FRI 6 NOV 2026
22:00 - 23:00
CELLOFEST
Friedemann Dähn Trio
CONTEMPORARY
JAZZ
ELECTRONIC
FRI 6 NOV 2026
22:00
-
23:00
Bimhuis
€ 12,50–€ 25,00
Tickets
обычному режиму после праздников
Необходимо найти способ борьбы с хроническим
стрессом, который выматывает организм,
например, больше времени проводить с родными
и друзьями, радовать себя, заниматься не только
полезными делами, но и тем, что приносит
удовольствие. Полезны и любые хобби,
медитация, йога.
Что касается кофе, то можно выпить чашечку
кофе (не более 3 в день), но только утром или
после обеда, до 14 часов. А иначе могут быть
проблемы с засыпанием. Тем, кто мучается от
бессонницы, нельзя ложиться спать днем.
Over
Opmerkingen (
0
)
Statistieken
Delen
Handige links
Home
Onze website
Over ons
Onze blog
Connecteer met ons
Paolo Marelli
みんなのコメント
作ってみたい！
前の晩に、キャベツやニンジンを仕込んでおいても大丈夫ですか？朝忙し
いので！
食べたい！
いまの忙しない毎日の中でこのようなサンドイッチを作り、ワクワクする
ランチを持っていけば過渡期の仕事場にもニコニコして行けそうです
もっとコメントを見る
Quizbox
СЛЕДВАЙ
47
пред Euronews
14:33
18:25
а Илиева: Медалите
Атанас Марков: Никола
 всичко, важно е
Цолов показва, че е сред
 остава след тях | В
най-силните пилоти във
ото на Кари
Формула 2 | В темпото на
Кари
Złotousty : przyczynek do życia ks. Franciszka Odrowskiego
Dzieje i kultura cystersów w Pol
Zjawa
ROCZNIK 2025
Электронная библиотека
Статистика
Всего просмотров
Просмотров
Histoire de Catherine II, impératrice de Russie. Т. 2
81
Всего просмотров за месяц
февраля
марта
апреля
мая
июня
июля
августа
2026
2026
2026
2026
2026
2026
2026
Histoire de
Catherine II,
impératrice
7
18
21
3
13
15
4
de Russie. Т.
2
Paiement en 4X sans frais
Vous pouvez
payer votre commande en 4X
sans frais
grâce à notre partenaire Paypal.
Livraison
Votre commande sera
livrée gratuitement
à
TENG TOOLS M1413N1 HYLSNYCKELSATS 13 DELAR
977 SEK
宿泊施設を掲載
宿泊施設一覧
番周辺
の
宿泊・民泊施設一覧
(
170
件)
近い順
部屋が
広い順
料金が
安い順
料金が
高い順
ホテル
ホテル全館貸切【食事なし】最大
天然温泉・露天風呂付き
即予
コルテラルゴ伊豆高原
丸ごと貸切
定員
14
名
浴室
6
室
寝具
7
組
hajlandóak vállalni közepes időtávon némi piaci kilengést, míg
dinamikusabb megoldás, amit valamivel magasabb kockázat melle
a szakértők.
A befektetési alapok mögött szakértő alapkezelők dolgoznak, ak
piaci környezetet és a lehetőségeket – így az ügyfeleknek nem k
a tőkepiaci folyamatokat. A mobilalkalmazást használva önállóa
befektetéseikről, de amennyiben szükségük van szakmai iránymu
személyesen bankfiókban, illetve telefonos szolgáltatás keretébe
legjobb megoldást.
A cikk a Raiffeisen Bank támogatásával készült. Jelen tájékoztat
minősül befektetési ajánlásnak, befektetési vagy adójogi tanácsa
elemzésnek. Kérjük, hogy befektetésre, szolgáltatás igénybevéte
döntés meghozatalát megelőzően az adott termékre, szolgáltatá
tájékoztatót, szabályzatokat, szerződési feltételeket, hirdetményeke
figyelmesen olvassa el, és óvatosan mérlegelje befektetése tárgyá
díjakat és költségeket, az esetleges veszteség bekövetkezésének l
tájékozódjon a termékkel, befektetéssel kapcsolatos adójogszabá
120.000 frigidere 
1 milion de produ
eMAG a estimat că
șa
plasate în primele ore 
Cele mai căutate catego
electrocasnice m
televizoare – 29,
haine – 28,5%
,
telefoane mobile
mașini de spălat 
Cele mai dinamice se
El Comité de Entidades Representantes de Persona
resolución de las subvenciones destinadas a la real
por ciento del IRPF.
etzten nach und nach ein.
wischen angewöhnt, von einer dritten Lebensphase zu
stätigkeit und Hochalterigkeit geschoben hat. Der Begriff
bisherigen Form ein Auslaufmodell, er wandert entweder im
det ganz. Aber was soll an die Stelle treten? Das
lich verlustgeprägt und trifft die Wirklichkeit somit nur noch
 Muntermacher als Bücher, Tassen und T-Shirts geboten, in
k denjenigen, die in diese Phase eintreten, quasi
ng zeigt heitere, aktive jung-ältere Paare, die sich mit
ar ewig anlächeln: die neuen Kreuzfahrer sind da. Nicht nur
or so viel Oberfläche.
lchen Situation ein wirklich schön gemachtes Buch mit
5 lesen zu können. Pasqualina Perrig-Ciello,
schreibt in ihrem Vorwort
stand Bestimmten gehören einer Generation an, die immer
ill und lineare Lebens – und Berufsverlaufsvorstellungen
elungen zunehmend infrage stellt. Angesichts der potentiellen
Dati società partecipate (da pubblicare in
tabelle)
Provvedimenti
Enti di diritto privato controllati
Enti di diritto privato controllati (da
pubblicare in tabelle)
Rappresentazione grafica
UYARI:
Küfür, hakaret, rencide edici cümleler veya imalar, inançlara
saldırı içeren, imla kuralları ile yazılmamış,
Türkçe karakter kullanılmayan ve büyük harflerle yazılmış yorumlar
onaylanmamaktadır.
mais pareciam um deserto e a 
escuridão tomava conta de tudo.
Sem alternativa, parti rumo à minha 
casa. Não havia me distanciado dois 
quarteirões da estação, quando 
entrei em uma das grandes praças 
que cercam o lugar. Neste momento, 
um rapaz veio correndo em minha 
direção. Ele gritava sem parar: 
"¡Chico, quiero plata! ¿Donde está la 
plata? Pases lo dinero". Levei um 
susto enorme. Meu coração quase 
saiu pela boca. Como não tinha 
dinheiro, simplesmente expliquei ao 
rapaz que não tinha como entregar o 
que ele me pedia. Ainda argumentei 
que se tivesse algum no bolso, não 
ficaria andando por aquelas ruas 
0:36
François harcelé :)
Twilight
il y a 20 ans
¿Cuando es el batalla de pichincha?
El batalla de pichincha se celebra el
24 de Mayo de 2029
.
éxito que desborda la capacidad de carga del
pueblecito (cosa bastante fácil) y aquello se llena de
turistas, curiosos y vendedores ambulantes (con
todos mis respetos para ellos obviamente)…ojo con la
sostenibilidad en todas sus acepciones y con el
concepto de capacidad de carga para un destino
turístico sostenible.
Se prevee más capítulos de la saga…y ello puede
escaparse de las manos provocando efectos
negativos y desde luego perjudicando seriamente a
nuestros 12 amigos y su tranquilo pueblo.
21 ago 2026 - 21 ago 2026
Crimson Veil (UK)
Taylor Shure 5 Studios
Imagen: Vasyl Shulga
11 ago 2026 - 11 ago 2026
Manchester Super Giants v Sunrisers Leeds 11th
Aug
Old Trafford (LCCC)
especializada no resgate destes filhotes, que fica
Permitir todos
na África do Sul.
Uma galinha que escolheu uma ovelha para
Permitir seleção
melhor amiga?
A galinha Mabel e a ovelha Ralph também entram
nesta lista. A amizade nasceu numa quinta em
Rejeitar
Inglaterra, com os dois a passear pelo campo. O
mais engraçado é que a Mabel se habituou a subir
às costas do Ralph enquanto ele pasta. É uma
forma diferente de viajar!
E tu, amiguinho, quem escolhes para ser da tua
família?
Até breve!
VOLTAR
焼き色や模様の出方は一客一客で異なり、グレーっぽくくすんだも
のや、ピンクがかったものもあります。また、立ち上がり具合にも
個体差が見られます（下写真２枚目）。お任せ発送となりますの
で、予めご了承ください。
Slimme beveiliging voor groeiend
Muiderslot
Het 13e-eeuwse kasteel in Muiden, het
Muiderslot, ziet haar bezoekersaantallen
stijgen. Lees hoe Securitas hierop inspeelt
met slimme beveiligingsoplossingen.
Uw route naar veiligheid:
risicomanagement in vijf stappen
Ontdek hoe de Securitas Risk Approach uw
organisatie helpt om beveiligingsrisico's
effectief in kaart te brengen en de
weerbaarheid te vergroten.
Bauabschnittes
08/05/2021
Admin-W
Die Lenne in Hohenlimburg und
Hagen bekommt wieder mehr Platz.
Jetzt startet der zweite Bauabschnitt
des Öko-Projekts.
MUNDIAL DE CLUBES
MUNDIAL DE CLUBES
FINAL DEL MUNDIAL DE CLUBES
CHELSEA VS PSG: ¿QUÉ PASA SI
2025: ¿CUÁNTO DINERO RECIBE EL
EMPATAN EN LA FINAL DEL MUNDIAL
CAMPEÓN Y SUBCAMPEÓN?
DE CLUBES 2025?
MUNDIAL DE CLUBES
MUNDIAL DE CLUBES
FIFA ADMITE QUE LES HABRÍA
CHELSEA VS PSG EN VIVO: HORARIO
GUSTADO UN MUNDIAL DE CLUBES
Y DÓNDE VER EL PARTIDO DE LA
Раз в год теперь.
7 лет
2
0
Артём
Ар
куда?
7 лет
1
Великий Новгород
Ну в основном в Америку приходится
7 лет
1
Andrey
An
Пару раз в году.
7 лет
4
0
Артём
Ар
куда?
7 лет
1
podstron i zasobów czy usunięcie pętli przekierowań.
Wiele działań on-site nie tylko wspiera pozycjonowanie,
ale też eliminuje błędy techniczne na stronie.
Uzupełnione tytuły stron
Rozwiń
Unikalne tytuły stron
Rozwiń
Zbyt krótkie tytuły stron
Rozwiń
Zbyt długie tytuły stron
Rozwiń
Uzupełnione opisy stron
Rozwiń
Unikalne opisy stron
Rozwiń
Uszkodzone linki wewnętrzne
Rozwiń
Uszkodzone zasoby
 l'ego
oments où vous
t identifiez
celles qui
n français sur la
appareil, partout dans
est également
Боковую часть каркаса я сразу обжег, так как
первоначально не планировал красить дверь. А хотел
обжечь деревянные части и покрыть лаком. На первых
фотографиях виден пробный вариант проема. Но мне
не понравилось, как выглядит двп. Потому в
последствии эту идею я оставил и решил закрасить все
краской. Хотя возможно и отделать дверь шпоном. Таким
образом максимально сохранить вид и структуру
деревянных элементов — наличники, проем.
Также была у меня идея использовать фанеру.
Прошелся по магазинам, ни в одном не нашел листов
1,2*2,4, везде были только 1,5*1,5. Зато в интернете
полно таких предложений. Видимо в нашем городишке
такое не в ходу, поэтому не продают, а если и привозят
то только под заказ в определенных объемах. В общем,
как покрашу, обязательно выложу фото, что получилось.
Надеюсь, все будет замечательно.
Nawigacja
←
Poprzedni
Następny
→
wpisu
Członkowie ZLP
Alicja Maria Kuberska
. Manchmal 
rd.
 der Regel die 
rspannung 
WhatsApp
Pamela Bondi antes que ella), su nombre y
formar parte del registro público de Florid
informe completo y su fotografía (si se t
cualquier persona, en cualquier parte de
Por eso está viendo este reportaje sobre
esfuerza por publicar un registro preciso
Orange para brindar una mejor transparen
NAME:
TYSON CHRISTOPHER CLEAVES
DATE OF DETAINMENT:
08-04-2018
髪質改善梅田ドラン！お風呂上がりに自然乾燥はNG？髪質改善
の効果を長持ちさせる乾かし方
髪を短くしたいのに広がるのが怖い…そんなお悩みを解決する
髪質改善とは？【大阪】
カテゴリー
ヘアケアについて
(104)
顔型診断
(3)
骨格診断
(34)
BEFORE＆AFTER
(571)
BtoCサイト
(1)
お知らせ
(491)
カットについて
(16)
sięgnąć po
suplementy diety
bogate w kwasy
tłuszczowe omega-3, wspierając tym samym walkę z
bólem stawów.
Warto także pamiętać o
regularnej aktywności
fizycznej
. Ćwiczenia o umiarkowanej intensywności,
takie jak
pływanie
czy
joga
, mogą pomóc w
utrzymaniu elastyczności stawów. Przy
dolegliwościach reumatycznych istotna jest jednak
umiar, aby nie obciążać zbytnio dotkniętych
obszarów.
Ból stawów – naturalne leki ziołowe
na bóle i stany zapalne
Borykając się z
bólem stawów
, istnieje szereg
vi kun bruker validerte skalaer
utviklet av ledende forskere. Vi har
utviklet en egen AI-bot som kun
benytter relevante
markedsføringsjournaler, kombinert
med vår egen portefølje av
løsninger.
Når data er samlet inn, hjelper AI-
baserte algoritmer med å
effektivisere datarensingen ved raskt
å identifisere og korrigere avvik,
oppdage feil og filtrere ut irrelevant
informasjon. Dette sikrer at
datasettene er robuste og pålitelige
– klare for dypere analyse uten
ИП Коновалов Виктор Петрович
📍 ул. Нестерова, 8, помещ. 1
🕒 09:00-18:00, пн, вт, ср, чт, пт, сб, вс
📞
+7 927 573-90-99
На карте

TASK REQUIREMENTS: In the entries above, find the line holding "piaci környezetet és" and the line holding "döntés meghozatalát megelőzően", then retype exactly those two lines and every line between them, and nothing else.

REPLY TO THE TASK:
piaci környezetet és a lehetőségeket – így az ügyfeleknek nem k
a tőkepiaci folyamatokat. A mobilalkalmazást használva önállóa
befektetéseikről, de amennyiben szükségük van szakmai iránymu
személyesen bankfiókban, illetve telefonos szolgáltatás keretébe
legjobb megoldást.
A cikk a Raiffeisen Bank támogatásával készült. Jelen tájékoztat
minősül befektetési ajánlásnak, befektetési vagy adójogi tanácsa
elemzésnek. Kérjük, hogy befektetésre, szolgáltatás igénybevéte
döntés meghozatalát megelőzően az adott termékre, szolgáltatá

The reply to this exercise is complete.